Liu Xiaodong, 1963 in der kleinen Industriestadt Jincheng geboren, zog mit 17 Jahren nach Peking, um Kunst an der Central Academy of Fine Arts (CAFA) zu studieren. 1988 erhielt er einen Bachelor of Fine Arts und 1975 den Titel „Meister“ im Bereich der Ölmalerei. Von 1998 bis 1999 setzte er sein Studium in Übersee an der Akademie der Bildenden Künste der Universität Complutense in Madrid fort. Danach wurde er Professor für Malerei am CAFA. Noch als Student am CAFA, der bedeutendsten Kunstakademie in ganz China, wirkte er als Schauspieler im Undergroundfilm „The Days“ des Filmemachers Wang Xiaoshuai.

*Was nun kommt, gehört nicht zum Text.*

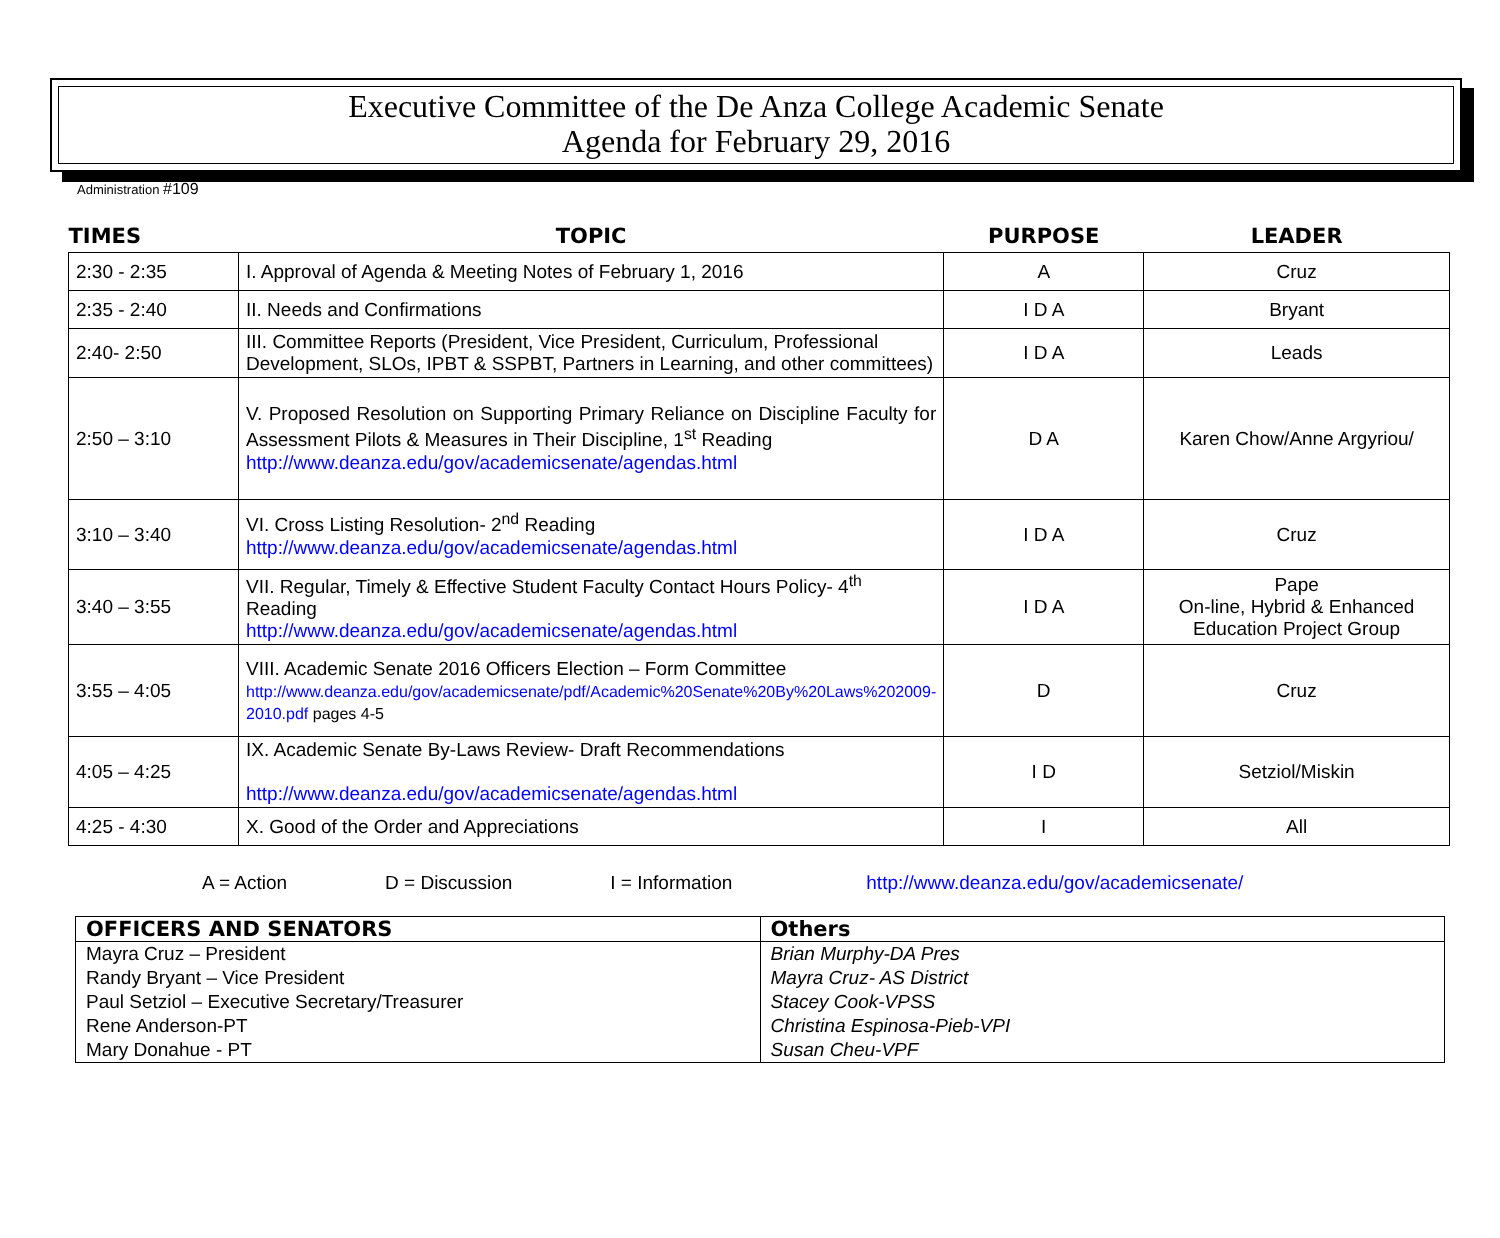Executive Committee of the De Anza College Academic Senate
Agenda for February 29, 2016
Administration #109
| TIMES | TOPIC | PURPOSE | LEADER |
| --- | --- | --- | --- |
| 2:30 - 2:35 | I. Approval of Agenda & Meeting Notes of February 1, 2016 | A | Cruz |
| 2:35 - 2:40 | II. Needs and Confirmations | I D A | Bryant |
| 2:40- 2:50 | III. Committee Reports (President, Vice President, Curriculum, Professional Development, SLOs, IPBT & SSPBT, Partners in Learning, and other committees) | I D A | Leads |
| 2:50 – 3:10 | V. Proposed Resolution on Supporting Primary Reliance on Discipline Faculty for Assessment Pilots & Measures in Their Discipline, 1<sup>st</sup> Reading http://www.deanza.edu/gov/academicsenate/agendas.html | D A | Karen Chow/Anne Argyriou/ |
| 3:10 – 3:40 | VI. Cross Listing Resolution- 2<sup>nd</sup> Reading http://www.deanza.edu/gov/academicsenate/agendas.html | I D A | Cruz |
| 3:40 – 3:55 | VII. Regular, Timely & Effective Student Faculty Contact Hours Policy- 4<sup>th</sup> Reading http://www.deanza.edu/gov/academicsenate/agendas.html | I D A | Pape On-line, Hybrid & Enhanced Education Project Group |
| 3:55 – 4:05 | VIII. Academic Senate 2016 Officers Election – Form Committee http://www.deanza.edu/gov/academicsenate/pdf/Academic%20Senate%20By%20Laws%202009-2010.pdf pages 4-5 | D | Cruz |
| 4:05 – 4:25 | IX. Academic Senate By-Laws Review- Draft Recommendations http://www.deanza.edu/gov/academicsenate/agendas.html | I D | Setziol/Miskin |
| 4:25 - 4:30 | X. Good of the Order and Appreciations | I | All |
A = Action D = Discussion I = Information http://www.deanza.edu/gov/academicsenate/
| OFFICERS AND SENATORS | Others |
| --- | --- |
| Mayra Cruz – President Randy Bryant – Vice President Paul Setziol – Executive Secretary/Treasurer Rene Anderson-PT Mary Donahue - PT | Brian Murphy-DA Pres Mayra Cruz- AS District Stacey Cook-VPSS Christina Espinosa-Pieb-VPI Susan Cheu-VPF |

Der Streifen wurde von der BBC als einer der 100 bedeutendsten internationalen Filme des vergangenen Jahrhunderts gelobt.

Fasziniert von seiner Malerei, war es der berühmte amerikanische Maler Mark Tobey, der als erster in New York die Qualität der Arbeit von Liu Xiaodong erkannte und ihn bereits 1994 in seinem Studio ausstellte, um seine Entdeckung Künstlerfreunden und wichtigen Persönlichkeiten der amerikanischen Kunstszene zu präsentieren. In Europa war Liu Xiaodong u.a. in der Gruppenausstellung „Des artistes chinois à la Fondation Louis Vuitton“ (2016) zu sehen. Im Oktober ist er in der von Alexandra Munrow, Hou Hanru und Philip Tinari kuratierten Gruppenausstellung „Art and China after 1989: Theater of the World“ im New Yorker Guggenheim Museum mit wichtigen Gemälden vertreten.